Mais cet élan ne venait pas de nulle part, depuis des années il s’inscrivait dans une culture populaire progressiste, à travers des mouvements de jeunesse, des chorales ou du théâtre, comme le groupe Octobre qui jouait des textes de Jacques Prévert. Dans toute cette effervescence politique et créative le cinéma allait joué un rôle important.

Ainsi, en vue des élections de 1936, à la demande du Parti Communiste, Jean Renoir réalise collectivement LA VIE EST À NOUS en l’espace de trois semaines.

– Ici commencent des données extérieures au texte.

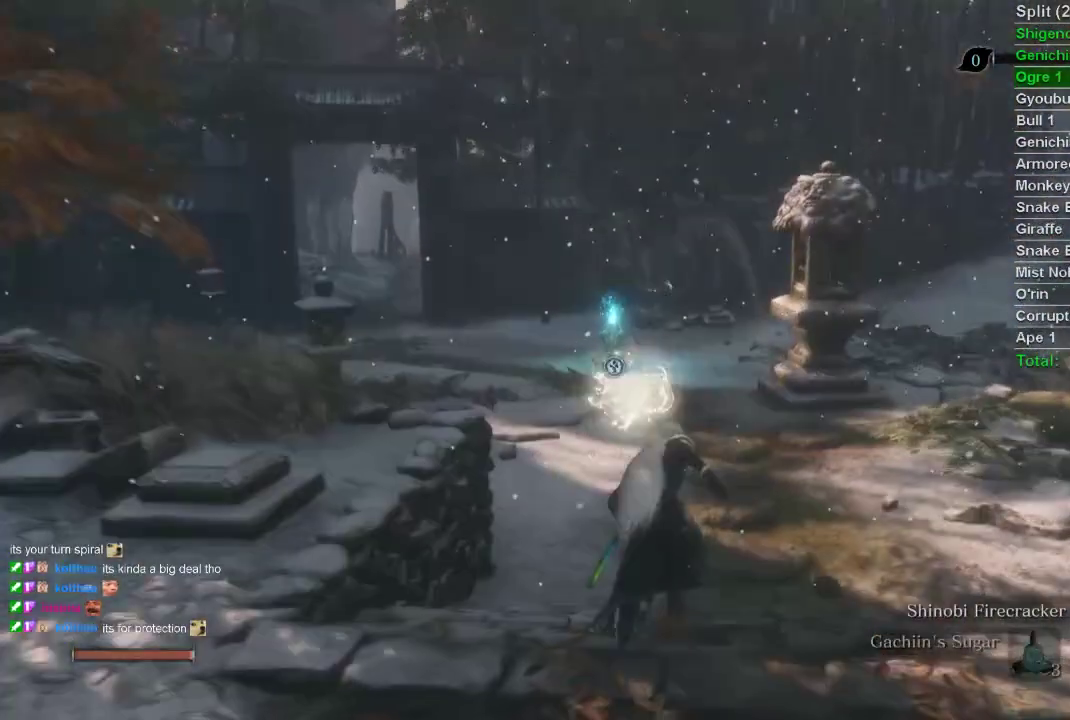
{"buttons": ["CIRCLE"], "left_stick": "up", "right_stick": "center", "events": [[483, "CIRCLE", "down"]]}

En même temps, tout un cinéma populaire et militant va contribuer à donner le souffle de 1936. Ces images le portent jusqu’à nous aujourd’hui ; ça nous regonfle et ça nous révolte contre les imposteurs de ce gouvernement « socialiste » qui détruit les droits sociaux et qui envoie ces CRS cogner sur la majorité qui les défend.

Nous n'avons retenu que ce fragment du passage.